The Amazon Detective Agency

Melissa McGinty wants more than anything to be a full time, old-school detective like her father, who weaned her on black-and-white film classics featuring Sam Spade and Philip Marlowe. But her fledgling detective agency, run out of her home in suburban Washington, D.C. with an all female support staff, mostly attracts clients who want proof of their spouses’ infidelity so they can get more alimony.


To make ends meet, she moonlights as an overnight guard with the Supreme Court’s little known police department. Then late one night, a juicy murder falls into her lap when she discovers a dead justice on the floor of the judges’ private basketball court. A lightbulb goes on that if she can solve the murder, she’ll be famous, and clients with real cases will come streaming through her door.
Her bosses, who normally take a low-profile approach to their jobs, have different ideas about her involvement in the case, which becomes front-page news after the FBI takes the lead in a crime that could affect who will be the next president of the United States.

On her growing list of suspects are the sitting president, whose election fate is headed for a suddenly evenly divided high court, alt-right fanatics who didn’t like the justice’s liberal rulings — with gun-rights activists right behind. And a stream of corporate executives, whose lawsuits got more winnable with the justice out of the way, make the list of probables even longer.

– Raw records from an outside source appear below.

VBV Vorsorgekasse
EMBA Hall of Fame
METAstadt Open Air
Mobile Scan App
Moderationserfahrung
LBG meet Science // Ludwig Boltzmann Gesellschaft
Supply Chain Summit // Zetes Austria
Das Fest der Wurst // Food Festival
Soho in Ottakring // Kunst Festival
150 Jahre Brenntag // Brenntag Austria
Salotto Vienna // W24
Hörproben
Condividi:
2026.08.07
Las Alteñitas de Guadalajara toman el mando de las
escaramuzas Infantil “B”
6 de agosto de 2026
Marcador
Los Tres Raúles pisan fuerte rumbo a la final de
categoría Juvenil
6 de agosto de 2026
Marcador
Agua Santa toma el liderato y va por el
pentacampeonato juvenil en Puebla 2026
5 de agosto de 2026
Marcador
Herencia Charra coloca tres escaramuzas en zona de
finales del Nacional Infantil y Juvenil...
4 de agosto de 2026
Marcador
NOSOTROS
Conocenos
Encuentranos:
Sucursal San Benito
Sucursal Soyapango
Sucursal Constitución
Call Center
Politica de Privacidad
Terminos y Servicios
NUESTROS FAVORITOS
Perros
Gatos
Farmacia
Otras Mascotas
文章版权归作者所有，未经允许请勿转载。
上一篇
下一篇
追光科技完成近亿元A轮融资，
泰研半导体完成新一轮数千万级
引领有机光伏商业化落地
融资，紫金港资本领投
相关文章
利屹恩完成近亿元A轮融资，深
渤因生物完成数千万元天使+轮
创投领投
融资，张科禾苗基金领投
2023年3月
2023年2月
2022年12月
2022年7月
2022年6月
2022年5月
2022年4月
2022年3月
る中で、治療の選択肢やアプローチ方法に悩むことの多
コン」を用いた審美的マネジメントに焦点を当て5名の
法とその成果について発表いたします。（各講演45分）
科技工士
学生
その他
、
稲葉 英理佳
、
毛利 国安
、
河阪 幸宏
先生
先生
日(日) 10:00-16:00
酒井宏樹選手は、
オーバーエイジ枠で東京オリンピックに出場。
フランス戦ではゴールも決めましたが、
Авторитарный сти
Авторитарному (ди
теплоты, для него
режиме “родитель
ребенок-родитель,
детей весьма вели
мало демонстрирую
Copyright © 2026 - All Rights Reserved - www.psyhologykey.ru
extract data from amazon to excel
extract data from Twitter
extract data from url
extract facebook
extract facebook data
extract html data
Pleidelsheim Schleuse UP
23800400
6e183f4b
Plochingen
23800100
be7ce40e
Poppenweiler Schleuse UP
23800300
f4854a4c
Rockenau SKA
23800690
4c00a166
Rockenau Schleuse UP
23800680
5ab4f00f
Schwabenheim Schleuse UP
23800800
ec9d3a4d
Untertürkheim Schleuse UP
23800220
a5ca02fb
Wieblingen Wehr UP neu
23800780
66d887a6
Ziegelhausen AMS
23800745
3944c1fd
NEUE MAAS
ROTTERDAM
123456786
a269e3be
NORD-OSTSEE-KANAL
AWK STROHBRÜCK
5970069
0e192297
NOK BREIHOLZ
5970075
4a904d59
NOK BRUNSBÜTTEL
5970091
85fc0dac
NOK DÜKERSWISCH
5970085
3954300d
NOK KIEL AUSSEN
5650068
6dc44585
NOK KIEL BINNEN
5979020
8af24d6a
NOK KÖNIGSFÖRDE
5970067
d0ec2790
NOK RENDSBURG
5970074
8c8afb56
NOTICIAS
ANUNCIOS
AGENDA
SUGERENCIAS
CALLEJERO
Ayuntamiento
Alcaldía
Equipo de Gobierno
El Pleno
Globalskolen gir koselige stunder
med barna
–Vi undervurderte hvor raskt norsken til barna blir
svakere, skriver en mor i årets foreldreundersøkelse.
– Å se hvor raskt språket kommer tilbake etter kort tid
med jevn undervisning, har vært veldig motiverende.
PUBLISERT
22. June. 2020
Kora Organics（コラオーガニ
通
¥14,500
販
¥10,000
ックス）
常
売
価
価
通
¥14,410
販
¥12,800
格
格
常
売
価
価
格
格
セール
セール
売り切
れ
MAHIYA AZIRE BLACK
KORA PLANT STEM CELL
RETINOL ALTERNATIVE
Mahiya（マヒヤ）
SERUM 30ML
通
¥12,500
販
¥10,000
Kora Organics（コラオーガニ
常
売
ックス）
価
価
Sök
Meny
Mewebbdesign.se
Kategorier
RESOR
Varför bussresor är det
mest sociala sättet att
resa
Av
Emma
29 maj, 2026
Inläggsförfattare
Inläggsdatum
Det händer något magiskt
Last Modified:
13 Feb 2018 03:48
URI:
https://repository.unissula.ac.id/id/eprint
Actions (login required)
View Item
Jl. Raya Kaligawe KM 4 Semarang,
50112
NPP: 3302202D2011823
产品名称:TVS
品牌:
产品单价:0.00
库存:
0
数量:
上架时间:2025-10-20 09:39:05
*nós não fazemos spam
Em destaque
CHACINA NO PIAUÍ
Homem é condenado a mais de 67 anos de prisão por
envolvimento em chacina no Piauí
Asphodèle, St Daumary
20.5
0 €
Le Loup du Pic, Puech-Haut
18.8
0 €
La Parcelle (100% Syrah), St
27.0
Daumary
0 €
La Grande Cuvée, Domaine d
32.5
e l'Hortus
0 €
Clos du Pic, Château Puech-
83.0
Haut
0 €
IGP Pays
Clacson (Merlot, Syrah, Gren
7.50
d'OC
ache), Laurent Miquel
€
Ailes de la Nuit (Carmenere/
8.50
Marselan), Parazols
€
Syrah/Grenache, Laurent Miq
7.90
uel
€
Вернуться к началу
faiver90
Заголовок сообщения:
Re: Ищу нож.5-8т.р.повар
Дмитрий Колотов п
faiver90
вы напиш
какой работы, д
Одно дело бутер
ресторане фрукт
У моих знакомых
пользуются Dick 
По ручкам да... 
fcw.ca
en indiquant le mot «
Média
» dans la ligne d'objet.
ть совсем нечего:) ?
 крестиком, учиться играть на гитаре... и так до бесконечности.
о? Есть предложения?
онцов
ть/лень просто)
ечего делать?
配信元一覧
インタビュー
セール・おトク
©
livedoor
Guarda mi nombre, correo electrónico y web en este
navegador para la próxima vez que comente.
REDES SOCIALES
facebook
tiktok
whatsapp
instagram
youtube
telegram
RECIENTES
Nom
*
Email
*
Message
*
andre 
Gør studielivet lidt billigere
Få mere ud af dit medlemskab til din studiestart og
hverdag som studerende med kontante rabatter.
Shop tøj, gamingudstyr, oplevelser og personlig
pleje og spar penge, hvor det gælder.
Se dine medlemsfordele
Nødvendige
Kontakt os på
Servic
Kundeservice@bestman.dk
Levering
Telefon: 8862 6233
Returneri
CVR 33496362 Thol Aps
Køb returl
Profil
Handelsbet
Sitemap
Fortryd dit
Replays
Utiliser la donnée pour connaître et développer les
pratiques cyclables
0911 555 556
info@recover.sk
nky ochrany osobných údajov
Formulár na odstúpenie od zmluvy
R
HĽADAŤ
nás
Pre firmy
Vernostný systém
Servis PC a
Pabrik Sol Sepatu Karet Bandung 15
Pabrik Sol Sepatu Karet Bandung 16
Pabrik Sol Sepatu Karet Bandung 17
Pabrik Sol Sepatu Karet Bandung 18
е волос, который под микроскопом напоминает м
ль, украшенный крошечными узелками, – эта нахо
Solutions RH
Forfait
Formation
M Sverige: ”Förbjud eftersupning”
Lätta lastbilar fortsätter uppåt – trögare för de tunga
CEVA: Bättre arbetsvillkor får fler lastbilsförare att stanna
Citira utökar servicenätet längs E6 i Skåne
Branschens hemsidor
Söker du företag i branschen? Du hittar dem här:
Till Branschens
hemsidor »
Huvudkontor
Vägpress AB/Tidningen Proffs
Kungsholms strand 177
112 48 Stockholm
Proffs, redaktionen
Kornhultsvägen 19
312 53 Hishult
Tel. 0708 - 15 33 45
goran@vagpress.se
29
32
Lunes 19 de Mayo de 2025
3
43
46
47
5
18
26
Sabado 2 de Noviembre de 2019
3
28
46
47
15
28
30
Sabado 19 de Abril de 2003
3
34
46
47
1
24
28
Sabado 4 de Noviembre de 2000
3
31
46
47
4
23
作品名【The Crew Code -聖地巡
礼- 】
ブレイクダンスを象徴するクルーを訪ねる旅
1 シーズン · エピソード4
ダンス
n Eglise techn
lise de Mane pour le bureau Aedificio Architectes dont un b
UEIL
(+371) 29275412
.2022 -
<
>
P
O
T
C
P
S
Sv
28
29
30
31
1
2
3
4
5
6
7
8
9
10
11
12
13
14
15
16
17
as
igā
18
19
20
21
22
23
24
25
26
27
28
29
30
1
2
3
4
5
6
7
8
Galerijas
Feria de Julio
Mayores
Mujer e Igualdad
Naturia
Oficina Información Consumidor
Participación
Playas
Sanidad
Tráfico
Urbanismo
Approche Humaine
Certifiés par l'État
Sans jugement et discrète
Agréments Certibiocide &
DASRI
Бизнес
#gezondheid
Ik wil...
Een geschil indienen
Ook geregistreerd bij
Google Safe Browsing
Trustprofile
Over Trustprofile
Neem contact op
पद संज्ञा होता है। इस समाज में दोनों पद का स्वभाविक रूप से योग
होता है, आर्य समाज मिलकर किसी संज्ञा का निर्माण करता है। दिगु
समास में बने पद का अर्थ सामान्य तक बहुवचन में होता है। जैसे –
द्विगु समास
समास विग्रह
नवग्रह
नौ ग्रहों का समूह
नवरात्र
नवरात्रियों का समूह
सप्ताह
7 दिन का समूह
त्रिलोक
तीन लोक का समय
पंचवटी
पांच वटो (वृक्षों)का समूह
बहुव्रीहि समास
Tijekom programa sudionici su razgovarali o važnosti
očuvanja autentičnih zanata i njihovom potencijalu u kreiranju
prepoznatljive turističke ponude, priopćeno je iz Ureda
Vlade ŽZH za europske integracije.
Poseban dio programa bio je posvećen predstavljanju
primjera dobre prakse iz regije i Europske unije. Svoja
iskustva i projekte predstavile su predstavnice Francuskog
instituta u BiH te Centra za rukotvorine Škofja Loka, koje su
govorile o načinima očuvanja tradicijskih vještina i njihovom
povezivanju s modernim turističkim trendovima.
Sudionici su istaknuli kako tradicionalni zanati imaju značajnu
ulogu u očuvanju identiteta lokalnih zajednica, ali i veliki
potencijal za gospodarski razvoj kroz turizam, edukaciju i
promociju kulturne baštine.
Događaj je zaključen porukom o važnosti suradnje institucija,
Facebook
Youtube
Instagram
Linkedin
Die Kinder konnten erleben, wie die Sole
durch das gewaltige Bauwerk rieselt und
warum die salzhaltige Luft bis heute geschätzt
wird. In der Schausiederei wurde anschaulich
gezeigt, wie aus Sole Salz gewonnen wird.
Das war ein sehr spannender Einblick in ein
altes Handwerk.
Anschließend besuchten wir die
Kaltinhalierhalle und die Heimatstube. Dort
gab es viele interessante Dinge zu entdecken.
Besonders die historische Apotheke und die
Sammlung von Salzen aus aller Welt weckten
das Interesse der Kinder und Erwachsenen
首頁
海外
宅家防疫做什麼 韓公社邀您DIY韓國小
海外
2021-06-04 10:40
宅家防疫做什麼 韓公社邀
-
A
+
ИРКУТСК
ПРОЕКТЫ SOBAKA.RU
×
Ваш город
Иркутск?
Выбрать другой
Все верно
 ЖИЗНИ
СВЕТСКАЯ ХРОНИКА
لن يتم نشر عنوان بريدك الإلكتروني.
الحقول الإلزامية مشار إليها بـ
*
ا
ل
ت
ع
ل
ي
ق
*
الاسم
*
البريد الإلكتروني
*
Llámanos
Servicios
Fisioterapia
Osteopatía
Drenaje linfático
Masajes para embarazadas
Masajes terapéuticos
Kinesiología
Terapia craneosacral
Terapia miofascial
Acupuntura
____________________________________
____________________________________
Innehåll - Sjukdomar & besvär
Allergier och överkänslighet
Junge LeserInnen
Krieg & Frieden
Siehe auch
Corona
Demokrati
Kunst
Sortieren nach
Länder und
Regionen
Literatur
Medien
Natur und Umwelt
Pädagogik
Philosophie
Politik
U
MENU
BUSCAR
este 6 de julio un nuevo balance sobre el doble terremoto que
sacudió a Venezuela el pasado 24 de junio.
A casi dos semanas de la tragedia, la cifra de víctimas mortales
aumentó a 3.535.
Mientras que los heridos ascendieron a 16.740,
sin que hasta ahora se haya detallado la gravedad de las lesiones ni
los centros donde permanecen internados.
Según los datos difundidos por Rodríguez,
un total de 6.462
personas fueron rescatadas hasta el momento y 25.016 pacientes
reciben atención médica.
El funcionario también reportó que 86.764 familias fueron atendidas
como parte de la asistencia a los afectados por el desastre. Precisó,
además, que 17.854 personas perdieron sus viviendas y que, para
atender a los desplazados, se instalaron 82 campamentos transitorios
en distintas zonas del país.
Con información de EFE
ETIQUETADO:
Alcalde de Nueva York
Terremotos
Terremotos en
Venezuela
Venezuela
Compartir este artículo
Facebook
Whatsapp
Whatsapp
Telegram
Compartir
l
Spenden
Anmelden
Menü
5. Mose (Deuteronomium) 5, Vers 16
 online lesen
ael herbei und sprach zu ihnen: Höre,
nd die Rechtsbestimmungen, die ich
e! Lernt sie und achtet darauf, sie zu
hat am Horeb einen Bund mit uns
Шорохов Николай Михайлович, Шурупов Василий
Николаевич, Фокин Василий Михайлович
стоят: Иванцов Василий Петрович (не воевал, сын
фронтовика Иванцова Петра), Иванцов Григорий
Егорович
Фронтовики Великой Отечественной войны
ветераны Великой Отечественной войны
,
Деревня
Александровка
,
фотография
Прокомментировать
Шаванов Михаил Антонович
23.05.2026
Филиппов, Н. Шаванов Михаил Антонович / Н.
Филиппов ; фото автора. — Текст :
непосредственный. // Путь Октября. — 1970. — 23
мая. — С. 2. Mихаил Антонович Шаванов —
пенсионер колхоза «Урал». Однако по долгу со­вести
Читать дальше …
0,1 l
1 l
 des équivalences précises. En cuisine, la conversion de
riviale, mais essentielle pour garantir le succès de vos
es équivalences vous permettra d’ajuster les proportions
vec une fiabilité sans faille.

With the help of a shadowy cyber-expert, a super Internet researcher and a Tarot card-reading assistant who warns her of dangers, Mel persists in tracking down the killer. On the verge of being fired, she almost gets killed in the process as one misleading clue after another brings her closer to the truth. And the solution she comes up with is one of the least likely she could have imagined.


"An enjoyable diversion with a little something extra for political junkies and followers of the Supreme Court. The story's final twist is most satisfying."